**AIM**
Copy the entries below word for word, omitting the pictures.

**EXERCISE INPUTS**
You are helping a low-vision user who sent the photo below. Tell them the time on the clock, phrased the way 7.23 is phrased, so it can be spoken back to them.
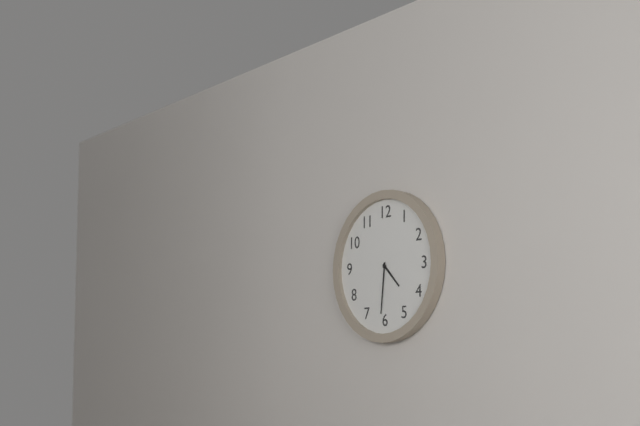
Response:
4.31
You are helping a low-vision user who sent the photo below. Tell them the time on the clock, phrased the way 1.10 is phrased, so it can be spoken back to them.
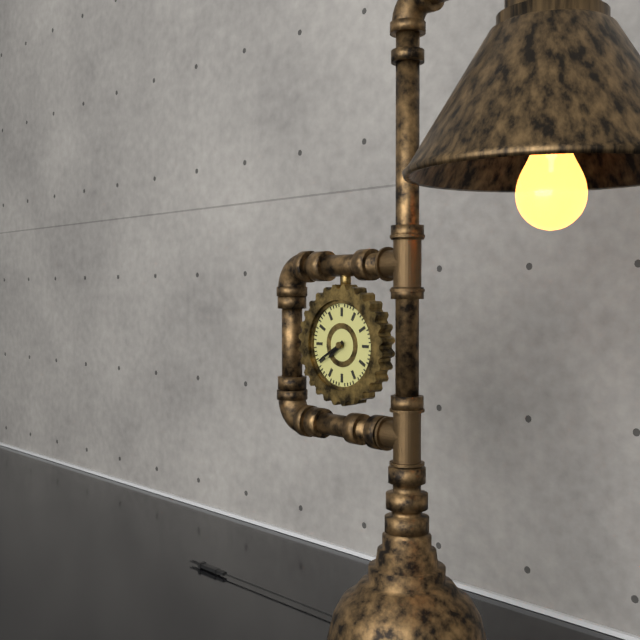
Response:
7.40
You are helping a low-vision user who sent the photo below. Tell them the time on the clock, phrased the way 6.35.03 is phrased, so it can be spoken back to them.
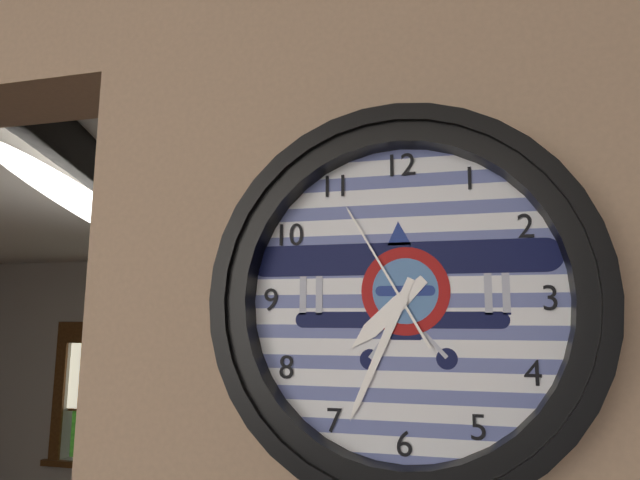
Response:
7.34.55
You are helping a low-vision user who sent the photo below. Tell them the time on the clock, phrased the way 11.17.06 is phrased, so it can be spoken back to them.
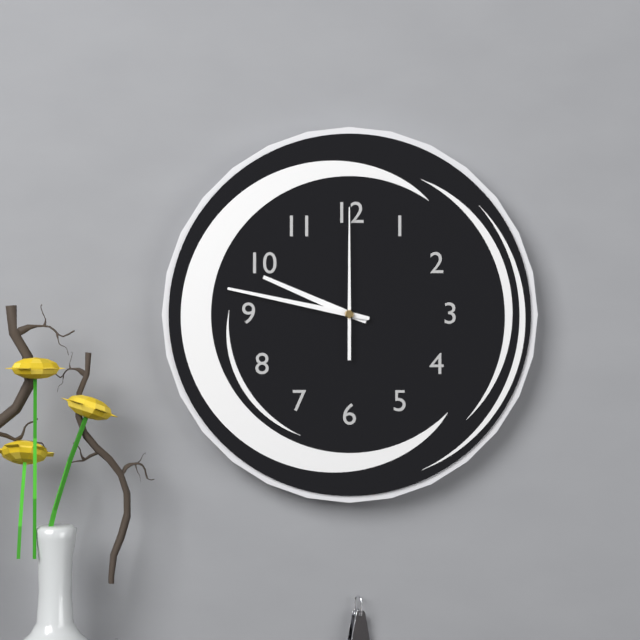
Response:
9.47.00
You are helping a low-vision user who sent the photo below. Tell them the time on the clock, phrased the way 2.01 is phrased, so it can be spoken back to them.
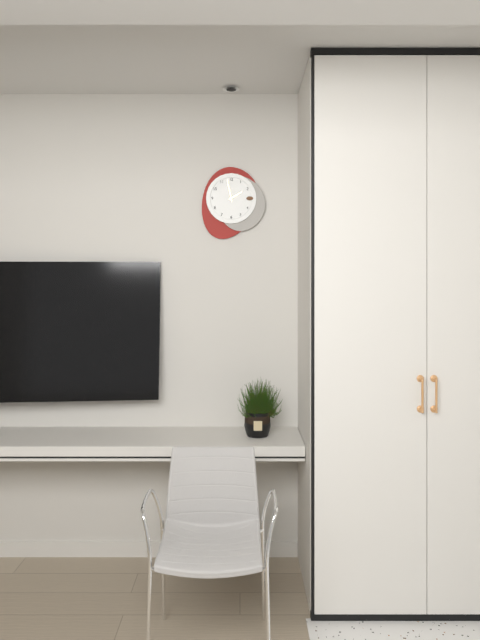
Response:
1.58
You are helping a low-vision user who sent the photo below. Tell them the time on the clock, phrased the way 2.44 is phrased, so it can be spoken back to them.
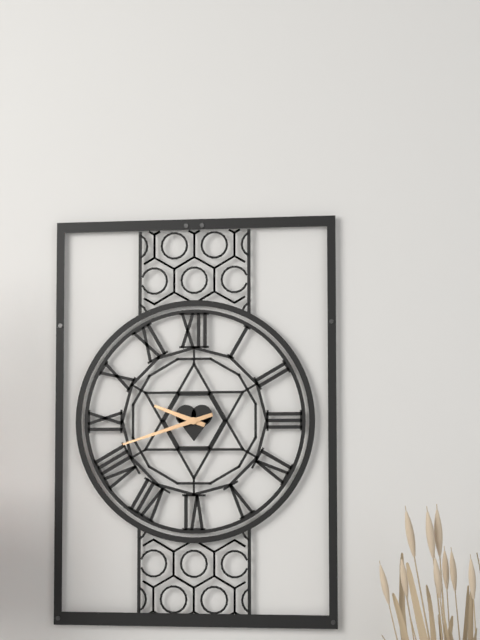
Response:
9.42
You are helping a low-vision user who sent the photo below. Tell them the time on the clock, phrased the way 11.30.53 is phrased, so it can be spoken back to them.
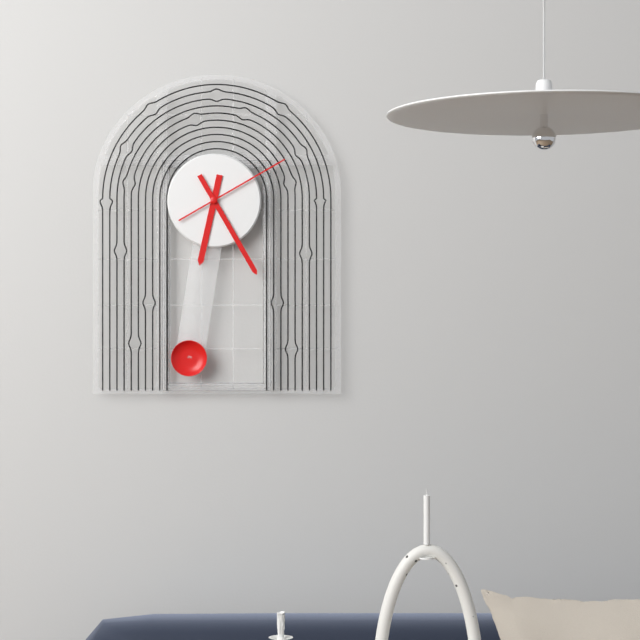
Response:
6.25.10
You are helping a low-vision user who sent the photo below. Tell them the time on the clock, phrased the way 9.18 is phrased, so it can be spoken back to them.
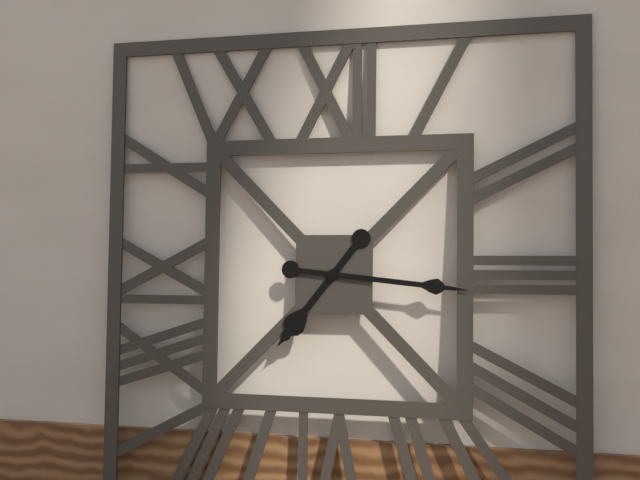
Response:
7.16
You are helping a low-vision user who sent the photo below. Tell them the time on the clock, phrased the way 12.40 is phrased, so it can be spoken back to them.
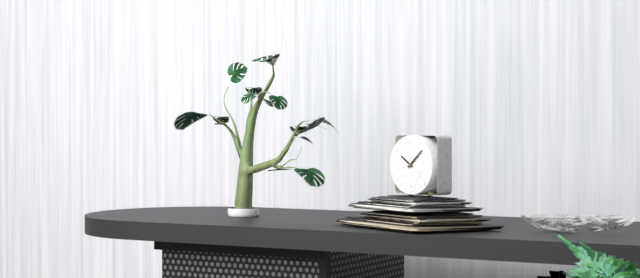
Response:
10.08
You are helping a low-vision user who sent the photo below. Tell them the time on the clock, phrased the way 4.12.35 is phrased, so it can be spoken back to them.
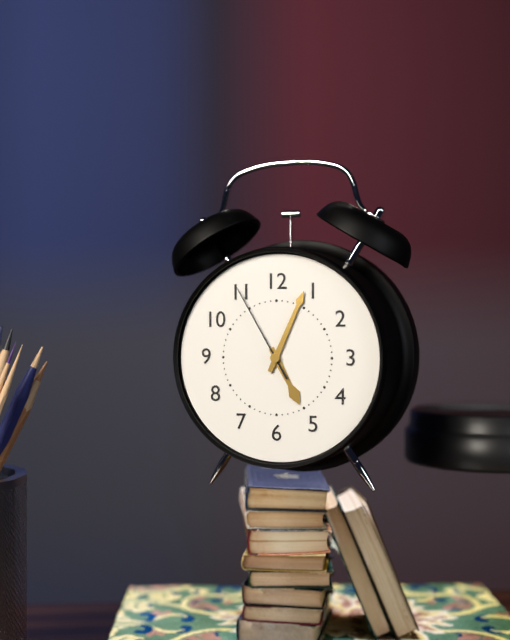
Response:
5.04.55
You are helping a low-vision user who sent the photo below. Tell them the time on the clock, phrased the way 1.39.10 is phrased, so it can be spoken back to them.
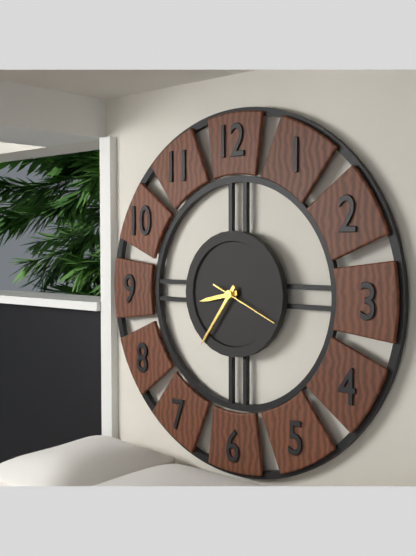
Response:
8.36.19
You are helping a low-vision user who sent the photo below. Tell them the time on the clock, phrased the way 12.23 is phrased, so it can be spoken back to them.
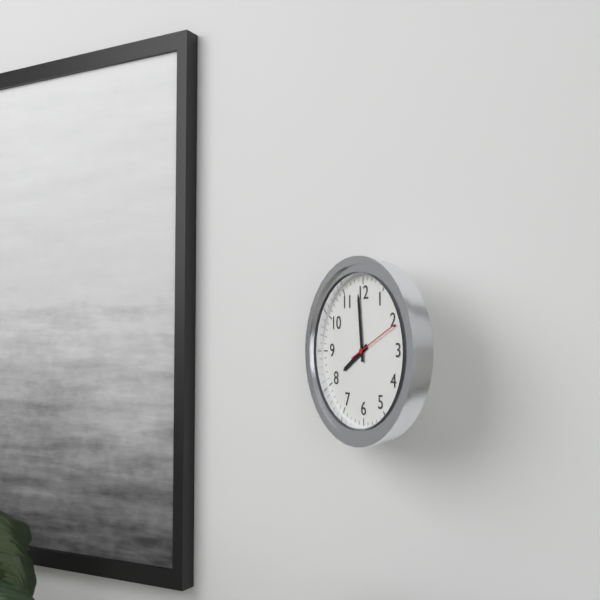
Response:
7.59
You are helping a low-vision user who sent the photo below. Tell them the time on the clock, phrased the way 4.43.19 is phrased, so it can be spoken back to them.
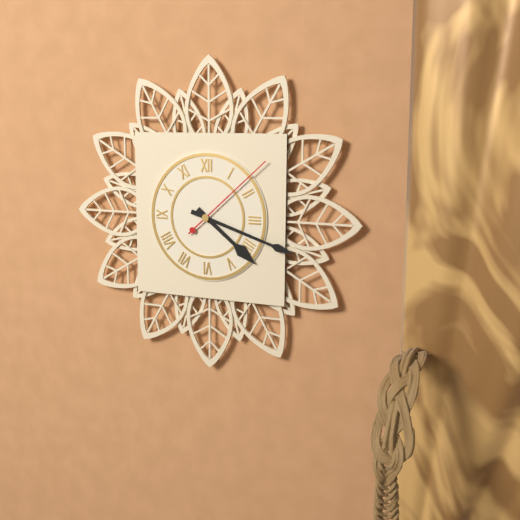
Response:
4.18.08
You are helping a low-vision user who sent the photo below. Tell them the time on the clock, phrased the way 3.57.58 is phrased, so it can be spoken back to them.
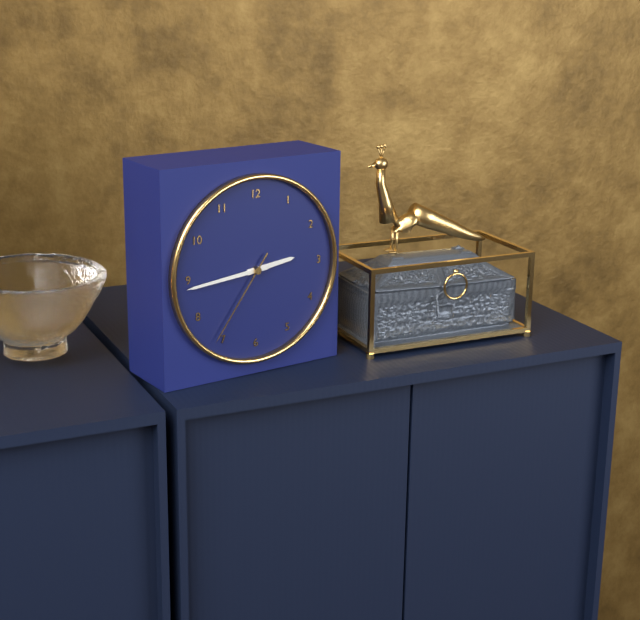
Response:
2.44.36
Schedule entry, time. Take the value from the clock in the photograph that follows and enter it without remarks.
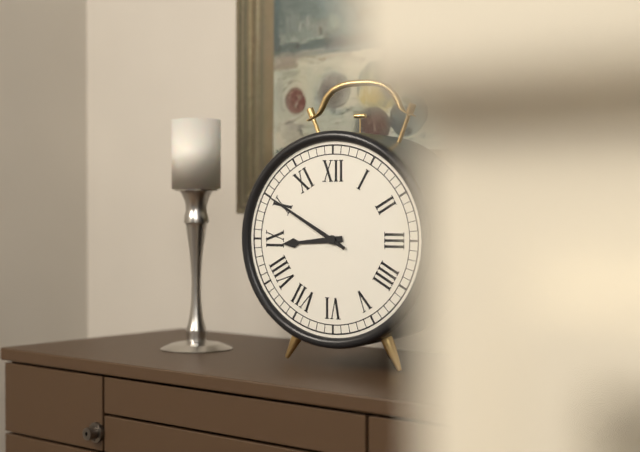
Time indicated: 8:50
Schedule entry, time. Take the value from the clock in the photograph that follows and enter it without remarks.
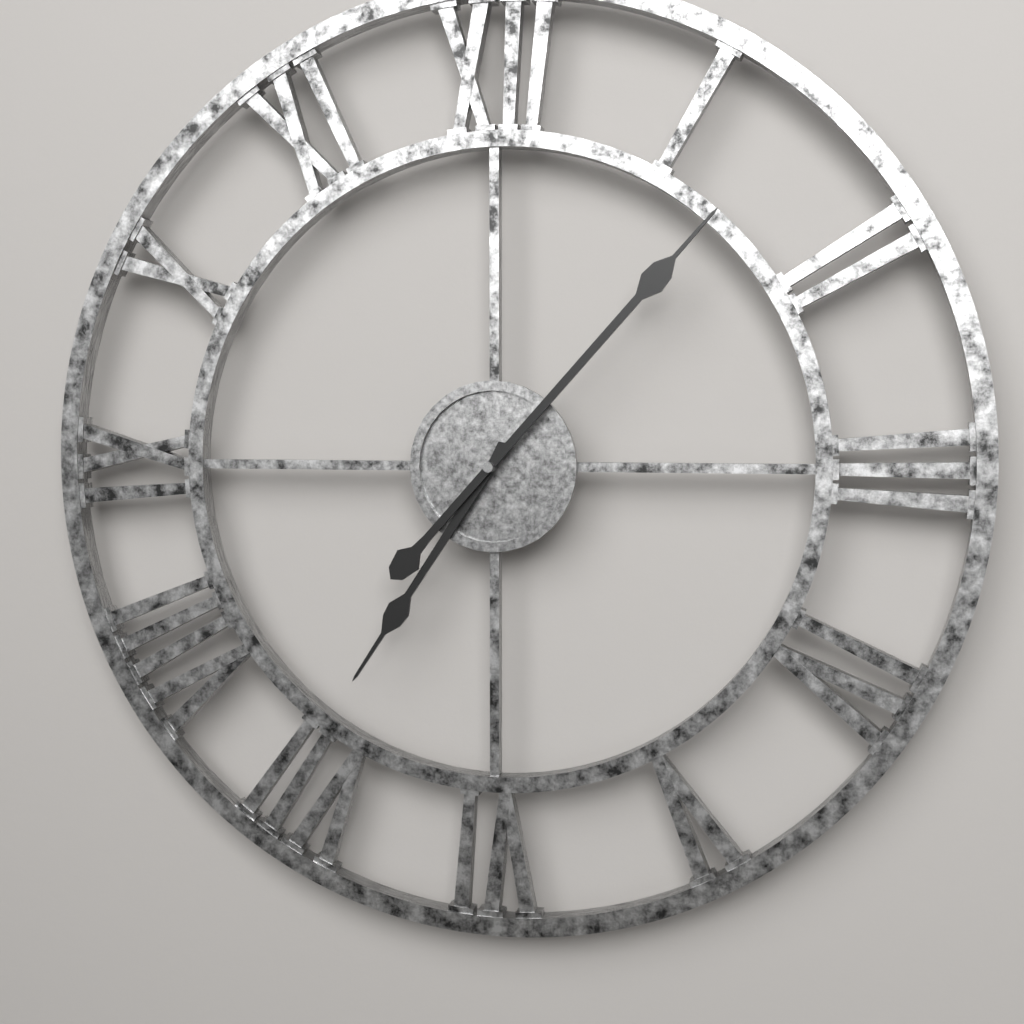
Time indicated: 7:07
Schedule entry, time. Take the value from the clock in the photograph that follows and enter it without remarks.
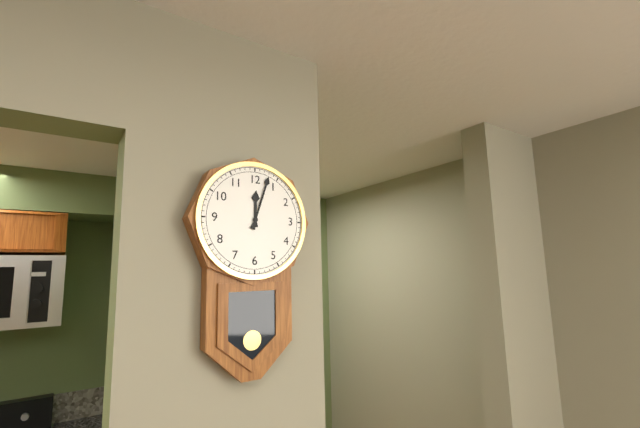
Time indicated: 12:03
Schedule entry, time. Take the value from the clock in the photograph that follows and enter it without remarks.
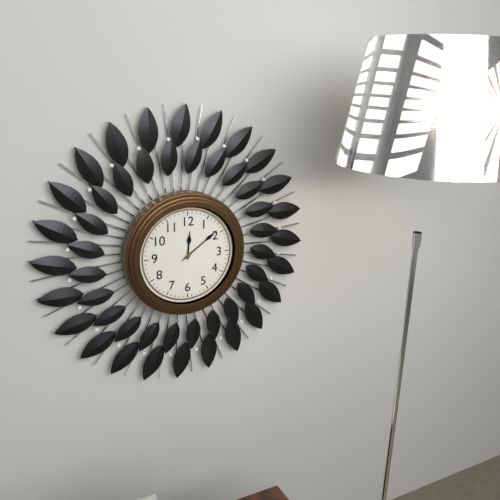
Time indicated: 12:09
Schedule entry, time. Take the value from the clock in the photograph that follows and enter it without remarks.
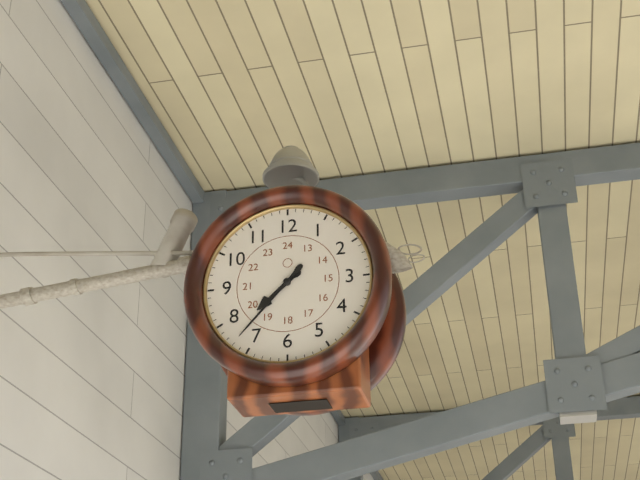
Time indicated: 7:37
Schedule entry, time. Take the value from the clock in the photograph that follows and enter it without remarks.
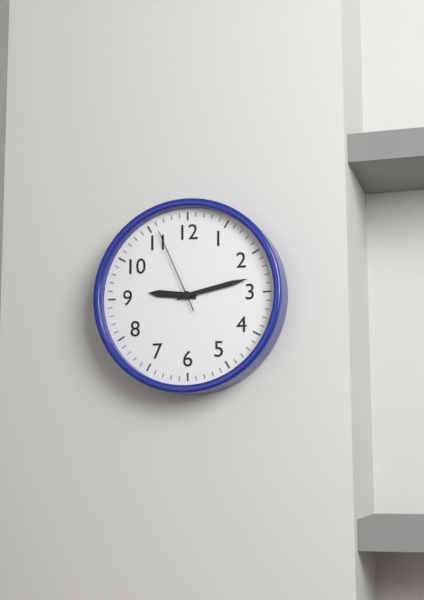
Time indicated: 9:13:56
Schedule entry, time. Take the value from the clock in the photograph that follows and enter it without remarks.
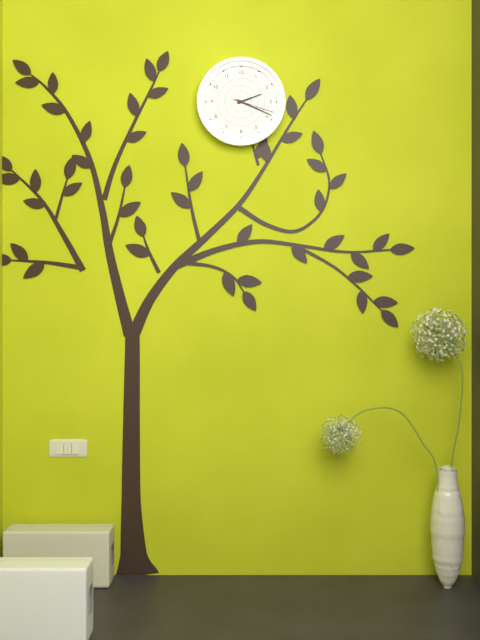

**RESPONSE BELOW**
You are helping a low-vision user who sent the photo below. Tell them the time on the clock, phrased the way 7.23 is phrased, so it can be spoken back to them.
Response:
4.31
You are helping a low-vision user who sent the photo below. Tell them the time on the clock, phrased the way 1.10 is phrased, so it can be spoken back to them.
Response:
7.40
You are helping a low-vision user who sent the photo below. Tell them the time on the clock, phrased the way 6.35.03 is phrased, so it can be spoken back to them.
Response:
7.34.55
You are helping a low-vision user who sent the photo below. Tell them the time on the clock, phrased the way 11.17.06 is phrased, so it can be spoken back to them.
Response:
9.47.00
You are helping a low-vision user who sent the photo below. Tell them the time on the clock, phrased the way 2.01 is phrased, so it can be spoken back to them.
Response:
1.58
You are helping a low-vision user who sent the photo below. Tell them the time on the clock, phrased the way 2.44 is phrased, so it can be spoken back to them.
Response:
9.42
You are helping a low-vision user who sent the photo below. Tell them the time on the clock, phrased the way 11.30.53 is phrased, so it can be spoken back to them.
Response:
6.25.10
You are helping a low-vision user who sent the photo below. Tell them the time on the clock, phrased the way 9.18 is phrased, so it can be spoken back to them.
Response:
7.16
You are helping a low-vision user who sent the photo below. Tell them the time on the clock, phrased the way 12.40 is phrased, so it can be spoken back to them.
Response:
10.08
You are helping a low-vision user who sent the photo below. Tell them the time on the clock, phrased the way 4.12.35 is phrased, so it can be spoken back to them.
Response:
5.04.55
You are helping a low-vision user who sent the photo below. Tell them the time on the clock, phrased the way 1.39.10 is phrased, so it can be spoken back to them.
Response:
8.36.19
You are helping a low-vision user who sent the photo below. Tell them the time on the clock, phrased the way 12.23 is phrased, so it can be spoken back to them.
Response:
7.59
You are helping a low-vision user who sent the photo below. Tell them the time on the clock, phrased the way 4.43.19 is phrased, so it can be spoken back to them.
Response:
4.18.08
You are helping a low-vision user who sent the photo below. Tell them the time on the clock, phrased the way 3.57.58 is phrased, so it can be spoken back to them.
Response:
2.44.36
Schedule entry, time. Take the value from the clock in the photograph that follows and enter it without remarks.
Time indicated: 8:50
Schedule entry, time. Take the value from the clock in the photograph that follows and enter it without remarks.
Time indicated: 7:07
Schedule entry, time. Take the value from the clock in the photograph that follows and enter it without remarks.
Time indicated: 12:03
Schedule entry, time. Take the value from the clock in the photograph that follows and enter it without remarks.
Time indicated: 12:09
Schedule entry, time. Take the value from the clock in the photograph that follows and enter it without remarks.
Time indicated: 7:37
Schedule entry, time. Take the value from the clock in the photograph that follows and enter it without remarks.
Time indicated: 9:13:56
Schedule entry, time. Take the value from the clock in the photograph that follows and enter it without remarks.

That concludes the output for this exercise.